Der Meister schlechthin: Alfred Hitchcock – gut gebrüllt, Löwe

Sir Alfred Joseph Hitchcock (* 13. August 1899 in Leytonstone, England; † 29. April 1980 in Los Angeles, Kalifornien) war ein britischer Filmregisseur und Filmproduzent. Er siedelte 1939 in die USA über und nahm am 20. April 1955 zusätzlich die amerikanische Staatsbürgerschaft an.

Hitchcock gilt hinsichtlich des Stils als einer der einflussreichsten Filmregisseure und er etablierte die Begriffe Suspense und MacGuffin. Sein Genre war der Thriller, charakteristisch seine Verbindung von Spannung mit Humor. Die wiederkehrenden Motive seiner Filme waren Angst, Schuld und Identitätsverlust.
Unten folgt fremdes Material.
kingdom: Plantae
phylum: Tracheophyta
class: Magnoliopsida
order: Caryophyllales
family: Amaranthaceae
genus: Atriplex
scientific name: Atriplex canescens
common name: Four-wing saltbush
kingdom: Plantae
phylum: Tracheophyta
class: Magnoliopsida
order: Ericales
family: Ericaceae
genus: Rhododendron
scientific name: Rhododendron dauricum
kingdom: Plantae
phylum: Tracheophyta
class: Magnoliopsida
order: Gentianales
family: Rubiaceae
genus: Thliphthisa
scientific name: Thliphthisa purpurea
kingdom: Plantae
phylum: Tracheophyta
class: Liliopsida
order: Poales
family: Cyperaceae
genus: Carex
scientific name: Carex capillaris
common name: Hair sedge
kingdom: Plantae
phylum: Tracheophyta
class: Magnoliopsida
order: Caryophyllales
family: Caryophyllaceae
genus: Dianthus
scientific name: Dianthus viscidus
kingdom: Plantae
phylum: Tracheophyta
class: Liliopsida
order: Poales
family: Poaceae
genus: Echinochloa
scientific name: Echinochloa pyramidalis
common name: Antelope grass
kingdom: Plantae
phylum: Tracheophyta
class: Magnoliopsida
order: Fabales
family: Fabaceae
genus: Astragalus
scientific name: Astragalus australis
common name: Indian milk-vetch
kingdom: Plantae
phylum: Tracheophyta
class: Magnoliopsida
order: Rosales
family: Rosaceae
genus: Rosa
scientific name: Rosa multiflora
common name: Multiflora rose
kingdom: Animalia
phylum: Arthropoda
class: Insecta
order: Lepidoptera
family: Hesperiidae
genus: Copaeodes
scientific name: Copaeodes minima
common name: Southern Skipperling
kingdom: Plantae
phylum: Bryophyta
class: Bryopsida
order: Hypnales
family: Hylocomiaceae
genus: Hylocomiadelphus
Mehrfach variierte er das Thema des unschuldig Verfolgten.

Unbedingt gesehen haben sollte man den Film “Hitchcock” mit einem erstklassigen Anthony Hopkins in der Hauptrolle.

Hitchcock legte großen Wert auf die künstlerische Kontrolle über das Werk des Autors. Sein Gesamtwerk umfasst 53 Spielfilme und gehört gemessen am Publikumserfolg sowie der Rezeption durch Kritik und Wissenschaft zu den bedeutendsten der Filmgeschichte. hitch 2Auch dank seiner bewussten Selbstvermarktung zählt Hitchcock heute zu den bekanntesten zeitgeschichtlichen Persönlichkeiten. Er ist dem Autorenfilm zuzurechnen.
Am 3. Januar 1980 wurde er von Königin Elisabeth II. zum Knight Commander des Order of the British Empire ernannt.

Alfred Hitchcock wurde am 13. August 1899 als jüngster Sohn des Gemüsehändlers William Hitchcock (1862–1914) und dessen Ehefrau Emma Jane Whelan (1863–1942) in Leytonstone bei London geboren. Durch den Altersunterschied von sieben beziehungsweise neun Jahren zu seinen Geschwistern, durch seine römisch-katholische Erziehung in einem von der anglikanischen Kirche geprägten Land und nicht zuletzt durch sein Äußeres – er war klein und schon als Kind korpulent – hatte er eine einsame Kindheit. Zwischen 1910 und 1913 war er Schüler des St.-Ignatius-College, einer Londoner Jesuiten-Schule.

Er verließ das College mit knapp 14 Jahren und besuchte stattdessen Abendkurse auf der Londoner Universität, diverse Handwerkskurse und später wenige Monate lang die School of Engineering and Navigation. Zudem belegte er Kurse in Technischem Zeichnen sowie in Kunstgeschichte an der Londoner Kunstakademie. Seine Freizeit verbrachte er großteils mit dem Lesen von Fahrplänen und dem Studium von Stadtplänen und Landkarten. Mit fortschreitendem Alter flüchtete er sich in Romane, besuchte Theatervorstellungen und ging oft ins Kino. Außerdem verfolgte er Mordprozesse im Gerichtshof Old Bailey und besuchte gerne das Black Museum von Scotland Yard. Der Tod des Vaters Ende 1914, zu dem er kein enges Verhältnis hatte, band Hitchcock noch enger an seine Mutter.